In our instance, Justice Kissoon ruled, contra, that the common law stricture was inapplicable because the GTU’s strike was a legitimate right and does not equate to “no work, no pay.” As the Government appropriately noted, “The Court ruled that the ‘no work no pay’ principle no longer applies to Guyana –  a position that does not obtain either in the Commonwealth Caribbean or indeed this hemisphere. The repercussions that will flow from this ruling will have devastating impact on industrial relations both in the private and the public sector. Workers now can strike with impunity and they will have to be paid.

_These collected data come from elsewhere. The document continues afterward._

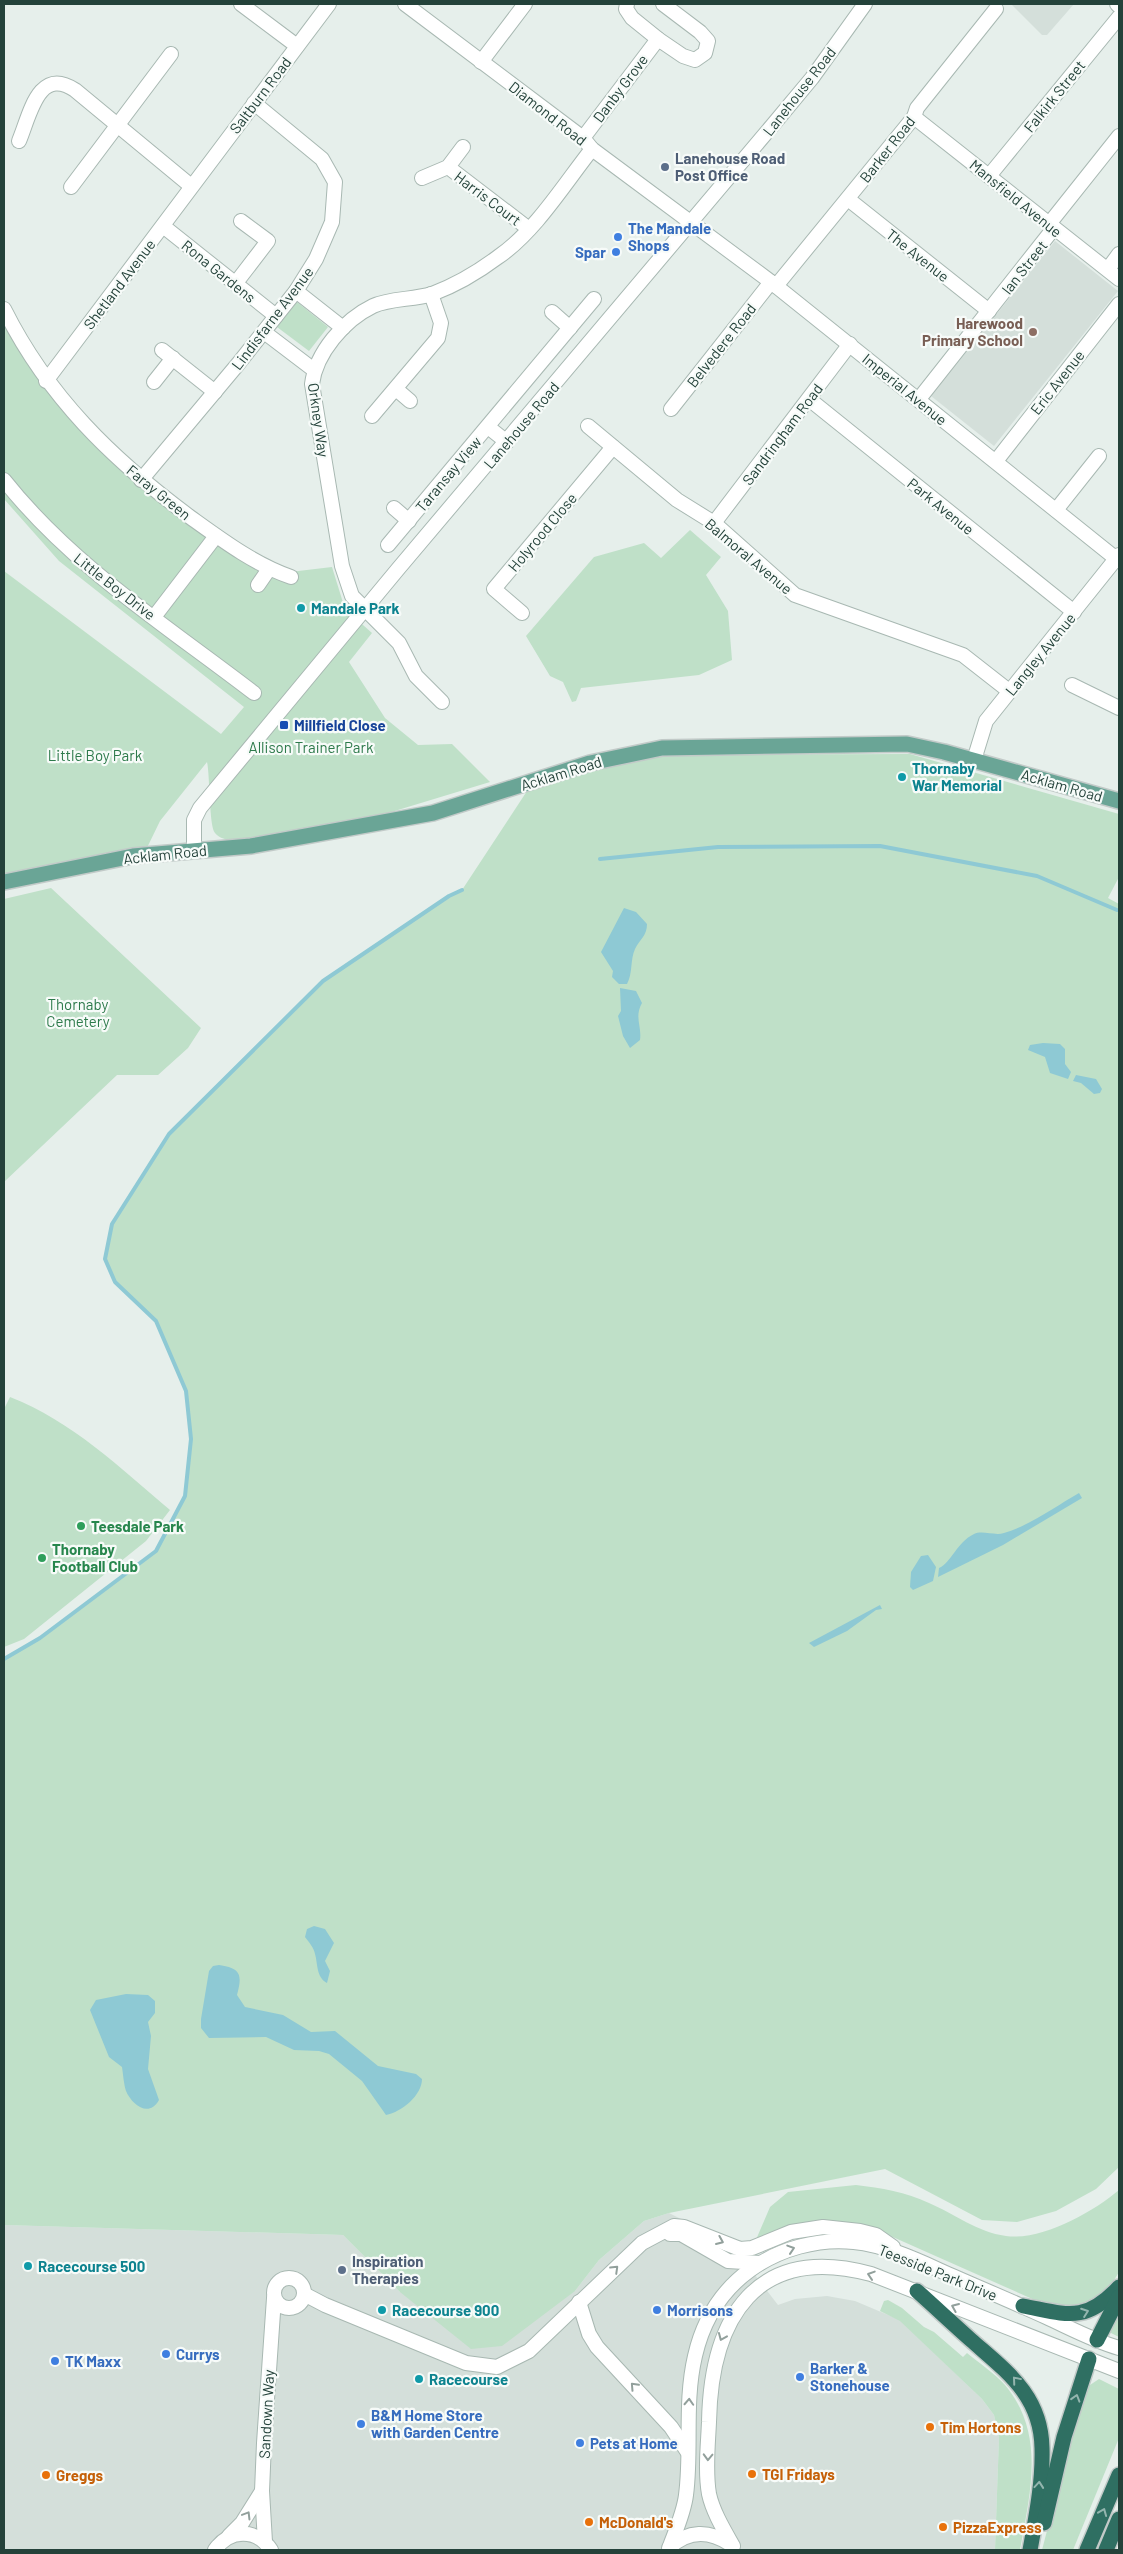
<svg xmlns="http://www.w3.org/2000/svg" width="1123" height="2554" font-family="Barlow,sans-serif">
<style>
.built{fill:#d4dfda}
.green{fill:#bfe0c8}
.water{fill:#8ec9d4}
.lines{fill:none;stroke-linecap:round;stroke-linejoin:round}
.stream{stroke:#8ec9d4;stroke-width:4}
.minor-casing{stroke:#a8b8b2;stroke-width:16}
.major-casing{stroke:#c2cac8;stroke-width:18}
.highway-casing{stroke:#c2cac8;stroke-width:18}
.minor{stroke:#fff;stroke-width:14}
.major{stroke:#6aa596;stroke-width:15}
.highway{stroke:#2f6f62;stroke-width:15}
.oneway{stroke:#92a09c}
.oneway2{stroke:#93b5ae}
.service-dot{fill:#5c6f8a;stroke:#f7fbf9;stroke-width:2}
.shop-dot{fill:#3f7fe0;stroke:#f7fbf9;stroke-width:2}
.education-dot{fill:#8d6e63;stroke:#f7fbf9;stroke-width:2}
.culture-dot{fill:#0f9aa8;stroke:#f7fbf9;stroke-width:2}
.transit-dot{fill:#1a4fb4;stroke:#f7fbf9;stroke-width:2}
.leisure-dot{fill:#2e9e5b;stroke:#f7fbf9;stroke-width:2}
.food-dot{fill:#e8710a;stroke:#f7fbf9;stroke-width:2}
.labels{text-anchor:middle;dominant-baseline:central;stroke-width:4.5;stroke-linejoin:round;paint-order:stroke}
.street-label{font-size:15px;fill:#24423a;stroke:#f7fbf9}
.service-label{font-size:15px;font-weight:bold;fill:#4e5e75;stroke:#f7fbf9;text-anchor:start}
.shop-label{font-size:15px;font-weight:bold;fill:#366cbe;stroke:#f7fbf9;text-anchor:start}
.education-label{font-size:15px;font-weight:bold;fill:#785e54;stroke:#f7fbf9;text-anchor:end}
.culture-label{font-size:15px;font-weight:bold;fill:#0d838f;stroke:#f7fbf9;text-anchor:start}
.transit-label{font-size:15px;font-weight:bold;fill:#164399;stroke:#f7fbf9;text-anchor:start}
.park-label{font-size:15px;fill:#2d7a4b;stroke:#f7fbf9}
.leisure-label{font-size:15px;font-weight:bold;fill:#27864d;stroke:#f7fbf9;text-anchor:start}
.food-label{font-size:15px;font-weight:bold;fill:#c56008;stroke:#f7fbf9;text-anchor:start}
</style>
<rect width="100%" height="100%" fill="#e6efeb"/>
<g class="built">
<polygon points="1011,4 1074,4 1047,35 1042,35"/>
<polygon points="1055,241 1118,291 994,446 931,396"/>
<polygon points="669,2213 731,2244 778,2305 795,2299 827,2296 855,2301 900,2320 982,2399 994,2415 999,2437 995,2550 4,2550 4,2225 343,2235 400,2292 575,2291 599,2260 644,2221"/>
</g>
<g class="green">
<polygon points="297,302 328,327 309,351 277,327"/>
<path d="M4,309L46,381L141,480L273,574L332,567L345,609L372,633L349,662L385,718L418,745L452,744L490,782L365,820L233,841C226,839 220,839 215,833C209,827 210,775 207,762L160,821L143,856L4,877V571L221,734L244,707L59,561L4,499Z"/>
<polygon points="690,530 721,557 706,575 728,611 732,660 699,675 581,688 576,701 572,702 563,682 550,676 526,636 594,557 644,543 661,558"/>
<polygon points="910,754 1119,814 1119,877 1108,898 1119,904 1119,2167 1096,2189 1056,2211 1017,2222 982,2220 885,2169 669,2213 644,2221 599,2260 575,2291 502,2346 471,2349 400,2292 343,2235 4,2225 4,1659 40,1638 156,1551 185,1496 191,1439 186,1391 156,1321 115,1282 105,1259 112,1224 169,1134 323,981 449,896 462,890 529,788 587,770 663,755"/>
<polygon points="51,888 201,1028 188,1048 158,1075 117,1075 4,1182 4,899"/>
<path d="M10,1397C72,1421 120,1468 170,1510L146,1541L24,1639L4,1647V1409Z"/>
<path d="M856,2185C881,2188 906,2192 929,2203C955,2214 977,2232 1006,2236C1042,2241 1093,2212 1119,2190V2272L1105,2295L1086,2306L1046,2305L886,2234L842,2222L816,2220L755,2242L770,2207L788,2192Z"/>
<path d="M888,2300L902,2308L924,2327L934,2332L963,2357L967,2353C979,2363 994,2373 1005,2385C1046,2434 1030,2493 1020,2550H995L999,2437L994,2415L982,2399L900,2321L880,2311L884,2301Z"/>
<polygon points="1119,2307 1119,2337 1107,2331"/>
<polygon points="1099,2379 1119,2389 1119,2438 1073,2550 1042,2550 1084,2389"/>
</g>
<g class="water">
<path d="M624,908L636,912L647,924C647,936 640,939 635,949C630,960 633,973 627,984H619L612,977L613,971L601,952Z"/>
<path d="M620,988L636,991L642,1003C634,1017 642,1026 640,1040L630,1048L623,1036L618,1016L621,1011Z"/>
<polygon points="1043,1043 1060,1044 1065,1049 1065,1064 1071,1072 1068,1079 1050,1073 1045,1057 1028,1050 1030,1045"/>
<polygon points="1076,1075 1096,1079 1102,1089 1100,1093 1094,1094 1081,1083 1073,1081"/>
<path d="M1079,1493L1082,1498L1003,1545L938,1577L939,1568C951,1563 957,1542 974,1534C982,1530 995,1536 1004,1533C1031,1525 1056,1506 1079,1493Z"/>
<polygon points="928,1555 936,1567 933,1581 913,1590 910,1587 911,1572 921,1556"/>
<polygon points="880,1605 882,1609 876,1610 847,1631 814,1647 809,1643"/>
<path d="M314,1926L325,1929L334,1943L325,1961L330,1971L327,1983C316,1977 318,1964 315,1954C314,1948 309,1942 305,1937L307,1929Z"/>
<path d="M219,1965C242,1968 242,1976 237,1995L245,2007L283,2015L311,2032L335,2031L378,2066L416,2074L422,2079C422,2095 402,2112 386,2115L362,2081L329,2054L319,2051L294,2050L266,2037L209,2038L201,2028V2019L209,1971L213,1966Z"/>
<path d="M126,1994L148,1995L155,2001V2013L148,2022L151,2036L148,2069L159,2100C149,2118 132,2105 126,2091C124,2085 123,2074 122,2067L109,2057L90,2010L96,2000Z"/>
</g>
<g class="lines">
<g class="stream">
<polyline points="600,859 718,847 880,846 1037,876 1117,910"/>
<polyline points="4,1659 40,1638 156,1551 185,1496 191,1439 186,1391 156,1321 115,1282 105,1259 112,1224 169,1134 323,981 449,896 462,890"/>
</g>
<defs>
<g id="minor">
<polyline points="241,4 297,46"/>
<polyline points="405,4 583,138 592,149 771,282 1119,561"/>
<polyline points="627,4 626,9 632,18 658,39"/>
<polyline points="1117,4 1119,6"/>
<polyline points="481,62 525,4"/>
<polyline points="914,117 1119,279"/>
<polyline points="583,138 658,39 683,56 695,60 705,53 708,41 700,32 663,4"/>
<path d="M19,141C30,115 38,66 75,90L191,186"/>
<polyline points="448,167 529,229"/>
<polyline points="989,176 1119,17"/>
<polyline points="422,178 448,167 463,147"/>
<polyline points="71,187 171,54"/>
<polyline points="848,199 989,311"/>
<polyline points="1049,224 1119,136"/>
<polyline points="163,226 276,316"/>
<polyline points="1108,269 1119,254"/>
<polyline points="235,284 268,241 241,221"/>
<polyline points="776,286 914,117 917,108 996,9"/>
<polyline points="296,291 343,328"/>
<path d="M4,309C48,397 112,459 190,517C222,540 254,564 291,577"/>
<polyline points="552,312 570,328"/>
<polyline points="264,332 314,370"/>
<polyline points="162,350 215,392"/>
<polyline points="46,381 329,4"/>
<polyline points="154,382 173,358"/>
<polyline points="396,389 410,401"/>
<polyline points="809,399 1074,612"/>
<polyline points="919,399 1054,228"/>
<polyline points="671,409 771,282"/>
<polyline points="372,416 438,338 441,323 431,294"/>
<polyline points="588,426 677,500 714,523 795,595 963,655 1009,691"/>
<polyline points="488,427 507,442"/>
<polyline points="996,461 1119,304"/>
<path d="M4,480C72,566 167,626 254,693"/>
<polyline points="141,480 238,364 296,291 316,259 332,222 335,182 322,159 254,103"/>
<polyline points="394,508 409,521"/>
<polyline points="1056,510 1099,456"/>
<polyline points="714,523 850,344"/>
<polyline points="388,545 594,299"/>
<polyline points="258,585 269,569"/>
<polyline points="522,613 494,589 613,447"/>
<polyline points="154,617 216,536"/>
<polyline points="1072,685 1119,708"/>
<path d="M442,702L416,676L399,643L352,596L342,566L312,384C316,353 344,320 373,306C390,298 413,300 432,294C456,285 478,272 498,257C535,232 565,183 592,149"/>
<polyline points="974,760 986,721 1119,555"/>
<polyline points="194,850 194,820 200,808 398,569 777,120 812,78 865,4"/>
<polyline points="670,2234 681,2234 728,2261 760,2263"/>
<circle cx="289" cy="2293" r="15"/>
<polyline points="304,2294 325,2305 466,2363 497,2367 529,2351 642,2243 674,2226 684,2227 740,2249 752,2248 791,2232 823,2227 860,2231 876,2235 893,2247"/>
<polyline points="579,2302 589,2334 597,2347 671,2427 687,2451"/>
<polyline points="229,2536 242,2523 262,2491"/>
<polyline points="265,2542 262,2491 264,2443 274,2298"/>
<path d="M670,2546C676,2530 684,2512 686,2495C692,2450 684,2403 695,2356C703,2321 721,2291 750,2270C779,2249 818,2238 854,2242C883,2245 913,2258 939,2270C975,2286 1011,2301 1046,2317C1070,2328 1094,2341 1119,2348"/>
<path d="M733,2546C724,2530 713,2512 709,2494C705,2471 708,2445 709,2422C711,2318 756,2243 871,2274L1119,2371"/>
<path d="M669,2548C688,2530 709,2530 730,2544"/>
<path d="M215,2550C229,2529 257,2528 271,2550"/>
</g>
<polyline id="major" points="4,882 133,856 251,846 433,813 590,763 662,748 907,744 944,752 1119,801"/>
<g id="highway">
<path d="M917,2291C935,2307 953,2324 971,2340C1006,2371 1041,2395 1042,2448C1043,2482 1036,2517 1030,2550"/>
<path d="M1023,2306C1066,2314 1085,2324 1119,2287"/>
<polyline points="1097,2340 1119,2297"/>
<polyline points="1044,2523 1064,2437 1089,2359"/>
<polyline points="1087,2550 1119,2475"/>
<polyline points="1106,2550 1119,2519"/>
</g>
</defs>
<use href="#minor" class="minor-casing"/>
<use href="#major" class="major-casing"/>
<use href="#highway" class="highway-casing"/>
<use href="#minor" class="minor"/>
<use href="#major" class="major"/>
<use href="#highway" class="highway"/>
</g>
<defs><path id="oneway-chevron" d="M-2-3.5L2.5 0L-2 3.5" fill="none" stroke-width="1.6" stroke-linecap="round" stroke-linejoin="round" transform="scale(1.25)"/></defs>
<g class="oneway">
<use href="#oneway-chevron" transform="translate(720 2241) rotate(23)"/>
<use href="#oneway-chevron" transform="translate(791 2249) rotate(-18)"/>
<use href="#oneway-chevron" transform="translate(615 2269) rotate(-44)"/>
<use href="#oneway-chevron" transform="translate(871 2275) rotate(-162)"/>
<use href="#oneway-chevron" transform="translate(955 2307) rotate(-157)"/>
<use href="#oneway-chevron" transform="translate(722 2337) rotate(113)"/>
<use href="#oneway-chevron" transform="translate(634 2386) rotate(-133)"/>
<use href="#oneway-chevron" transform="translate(689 2402) rotate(-87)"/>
<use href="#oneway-chevron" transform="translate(708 2457) rotate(92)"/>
<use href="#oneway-chevron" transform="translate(247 2515) rotate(-59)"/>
</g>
<g class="oneway2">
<use href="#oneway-chevron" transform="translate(1085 2312) rotate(-20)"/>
<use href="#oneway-chevron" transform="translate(1016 2380) rotate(-130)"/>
<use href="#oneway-chevron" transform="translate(1076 2398) rotate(-73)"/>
<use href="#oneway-chevron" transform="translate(1039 2485) rotate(-85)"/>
<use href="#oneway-chevron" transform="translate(1103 2512) rotate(-68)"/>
</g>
<g class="service-dot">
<circle cx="665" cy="167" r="5"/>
<circle cx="342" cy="2270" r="5"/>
</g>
<g class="shop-dot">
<circle cx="618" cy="237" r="5"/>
<circle cx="616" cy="252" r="5"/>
<circle cx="657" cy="2310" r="5"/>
<circle cx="166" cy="2354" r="5"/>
<circle cx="55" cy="2361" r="5"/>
<circle cx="800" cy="2377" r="5"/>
<circle cx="361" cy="2424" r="5"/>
<circle cx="580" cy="2443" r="5"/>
</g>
<circle class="education-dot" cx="1033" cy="332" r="5"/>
<g class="culture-dot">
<circle cx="301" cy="608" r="5"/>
<circle cx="902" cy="777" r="5"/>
<circle cx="28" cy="2266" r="5"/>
<circle cx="382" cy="2310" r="5"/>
<circle cx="419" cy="2379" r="5"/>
</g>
<rect class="transit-dot" x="279" y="720" width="10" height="10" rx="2.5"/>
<g class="leisure-dot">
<circle cx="81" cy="1526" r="5"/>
<circle cx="42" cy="1558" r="5"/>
</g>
<g class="food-dot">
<circle cx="930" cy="2427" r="5"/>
<circle cx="752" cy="2474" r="5"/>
<circle cx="46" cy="2475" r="5"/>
<circle cx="589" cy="2522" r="5"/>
<circle cx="943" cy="2527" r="5"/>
</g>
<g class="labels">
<g class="street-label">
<text transform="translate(620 88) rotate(-53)">Danby Grove</text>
<text transform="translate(799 91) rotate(-52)">Lanehouse Road</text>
<text transform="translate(260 95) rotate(-53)">Saltburn Road</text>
<text transform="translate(1054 96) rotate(-51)">Falkirk Street</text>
<text transform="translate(548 113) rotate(38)">Diamond Road</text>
<text transform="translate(887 149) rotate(-52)">Barker Road</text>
<text transform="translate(488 198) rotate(37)">Harris Court</text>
<text transform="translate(1016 198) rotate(39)">Mansfield Avenue</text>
<text transform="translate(918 255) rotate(38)">The Avenue</text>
<text transform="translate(1024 267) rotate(-52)">Ian Street</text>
<text transform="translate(219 271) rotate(39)">Rona Gardens</text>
<text transform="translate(119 284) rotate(-53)">Shetland Avenue</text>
<text transform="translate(272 318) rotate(-53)">Lindisfarne Avenue</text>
<text transform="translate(721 345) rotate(-52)">Belvedere Road</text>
<text transform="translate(1057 382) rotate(-52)">Eric Avenue</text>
<text transform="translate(905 389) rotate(39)">Imperial Avenue</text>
<text transform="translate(319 420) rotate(82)">Orkney Way</text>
<text transform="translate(521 425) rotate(-50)">Lanehouse Road</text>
<text transform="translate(782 434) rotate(-53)">Sandringham Road</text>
<text transform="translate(448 474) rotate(-50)">Taransay View</text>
<text transform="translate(159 492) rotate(39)">Faray Green</text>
<text transform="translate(941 506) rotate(39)">Park Avenue</text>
<text transform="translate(542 532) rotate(-50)">Holyrood Close</text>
<text transform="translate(749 556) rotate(40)">Balmoral Avenue</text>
<text transform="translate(115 586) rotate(38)">Little Boy Drive</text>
<text transform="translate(1040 654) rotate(-51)">Langley Avenue</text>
<text transform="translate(561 773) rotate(-17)">Acklam Road</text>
<text transform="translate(1062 785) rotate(16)">Acklam Road</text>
<text transform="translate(165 854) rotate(-6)">Acklam Road</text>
<text transform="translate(938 2272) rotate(22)">Teesside Park Drive</text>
<text transform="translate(266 2414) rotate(-87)">Sandown Way</text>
</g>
<g class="service-label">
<text x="675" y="158">Lanehouse Road<tspan x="675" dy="17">Post Office</tspan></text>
<text x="352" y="2261">Inspiration<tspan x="352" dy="17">Therapies</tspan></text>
</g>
<g class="shop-label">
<text x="628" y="228">The Mandale<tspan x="628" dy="17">Shops</tspan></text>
<text x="606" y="252" text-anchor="end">Spar</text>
<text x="667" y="2310">Morrisons</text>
<text x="176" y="2354">Currys</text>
<text x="65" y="2361">TK Maxx</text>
<text x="810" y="2368">Barker &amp;<tspan x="810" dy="17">Stonehouse</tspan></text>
<text x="371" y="2415">B&amp;M Home Store<tspan x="371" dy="17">with Garden Centre</tspan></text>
<text x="590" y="2443">Pets at Home</text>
</g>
<g class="education-label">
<text x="1023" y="323">Harewood<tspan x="1023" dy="17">Primary School</tspan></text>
</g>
<g class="culture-label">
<text x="311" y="608">Mandale Park</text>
<text x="912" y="768">Thornaby<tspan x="912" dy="17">War Memorial</tspan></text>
<text x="38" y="2266">Racecourse 500</text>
<text x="392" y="2310">Racecourse 900</text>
<text x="429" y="2379">Racecourse</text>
</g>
<g class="transit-label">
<text x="294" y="725">Millfield Close</text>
</g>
<g class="park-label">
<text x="311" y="747">Allison Trainer Park</text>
<text x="95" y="755">Little Boy Park</text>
<text x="78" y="1004">Thornaby<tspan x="78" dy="17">Cemetery</tspan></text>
</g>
<g class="leisure-label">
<text x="91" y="1526">Teesdale Park</text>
<text x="52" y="1549">Thornaby<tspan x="52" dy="17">Football Club</tspan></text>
</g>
<g class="food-label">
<text x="940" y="2427">Tim Hortons</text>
<text x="762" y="2474">TGI Fridays</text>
<text x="56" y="2475">Greggs</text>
<text x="599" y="2522">McDonald's</text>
<text x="953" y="2527">PizzaExpress</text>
</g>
</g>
<rect width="1123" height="2554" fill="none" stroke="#24423a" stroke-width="10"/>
</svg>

In so ruling, and in an effort to find a constitutional right for the worker, the Court simultaneously is depriving the employer of his property (wages). By this ruling, the employer will have to pay for work not done and value not received. That payment constitutes the employer’s property, which is also constitutionally protected as a right.”
The ILO, in reference to the “Right to strike”, at 942 declares, “Salary deductions for days of strike give rise to no objection from the point of view of freedom of association principles.” And at 948 continues quite specifically in reference to Justice Kissoon’s ratio decidendi, “Obliging the employer to pay wages in respect of strike days in cases where the employer is declared responsible for the strike, apart from potentially disrupting the balance in industrial relations and proving costly for the employer, raises problems of conformity with the principles of freedom of association, as such payment should be neither required nor prohibited. It should consequently be a matter for resolution between the parties.”